### [TASK DESCRIPTION]
Copy out every line of the data below word for word, omitting the pictures.

### [DATA RECORDS]
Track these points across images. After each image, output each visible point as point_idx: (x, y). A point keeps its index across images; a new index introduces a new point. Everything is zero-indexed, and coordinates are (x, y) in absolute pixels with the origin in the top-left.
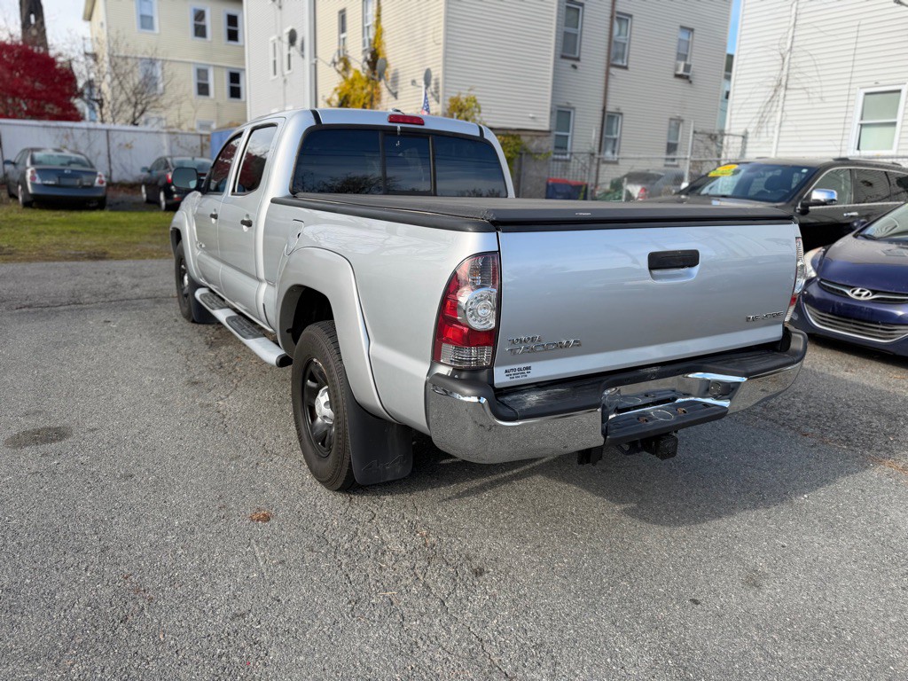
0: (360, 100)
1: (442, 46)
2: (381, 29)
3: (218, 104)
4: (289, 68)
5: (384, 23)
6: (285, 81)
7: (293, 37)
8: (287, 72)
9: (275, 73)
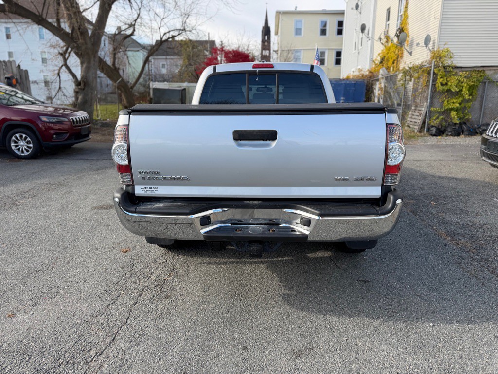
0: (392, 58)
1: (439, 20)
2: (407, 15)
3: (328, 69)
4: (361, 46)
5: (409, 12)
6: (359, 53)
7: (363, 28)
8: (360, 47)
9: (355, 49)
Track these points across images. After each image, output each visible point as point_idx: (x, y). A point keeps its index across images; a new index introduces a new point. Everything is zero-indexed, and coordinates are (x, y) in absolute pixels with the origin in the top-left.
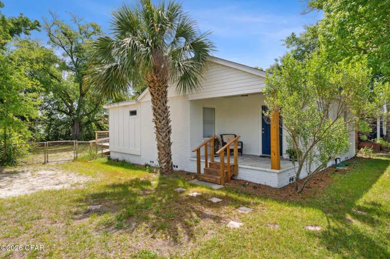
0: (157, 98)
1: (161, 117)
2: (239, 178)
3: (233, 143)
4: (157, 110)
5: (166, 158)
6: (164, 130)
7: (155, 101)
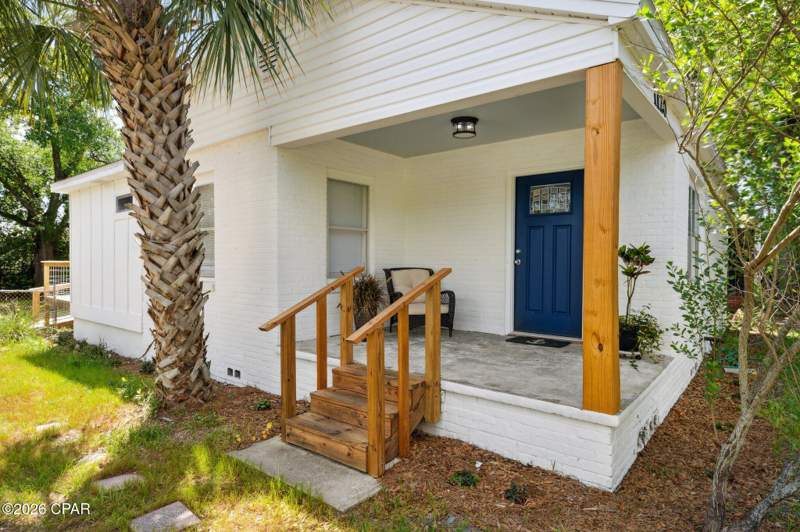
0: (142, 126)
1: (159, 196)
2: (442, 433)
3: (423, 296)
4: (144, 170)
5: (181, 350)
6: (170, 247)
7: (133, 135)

### [RESPONSE]
Track these points across images. After each image, output each visible point as point_idx: (x, y). A point keeps its index across images; a new index introduces a new point. Everything is zero-indexed, and coordinates are (x, y) in absolute pixels with the origin in the top-left.
0: (360, 100)
1: (442, 46)
2: (381, 29)
3: (218, 104)
4: (289, 68)
5: (384, 23)
6: (285, 81)
7: (293, 37)
8: (287, 72)
9: (275, 73)
0: (392, 58)
1: (439, 20)
2: (407, 15)
3: (328, 69)
4: (361, 46)
5: (409, 12)
6: (359, 53)
7: (363, 28)
8: (360, 47)
9: (355, 49)
Track these points across images. After each image, output each visible point as point_idx: (x, y). A point keeps its index across images; a new index introduces a new point. Everything is zero-indexed, and coordinates are (x, y) in absolute pixels with the origin in the top-left.
0: (157, 98)
1: (161, 117)
2: (239, 178)
3: (233, 143)
4: (157, 110)
5: (166, 158)
6: (164, 130)
7: (155, 101)
0: (142, 126)
1: (159, 196)
2: (442, 433)
3: (423, 296)
4: (144, 170)
5: (181, 350)
6: (170, 247)
7: (133, 135)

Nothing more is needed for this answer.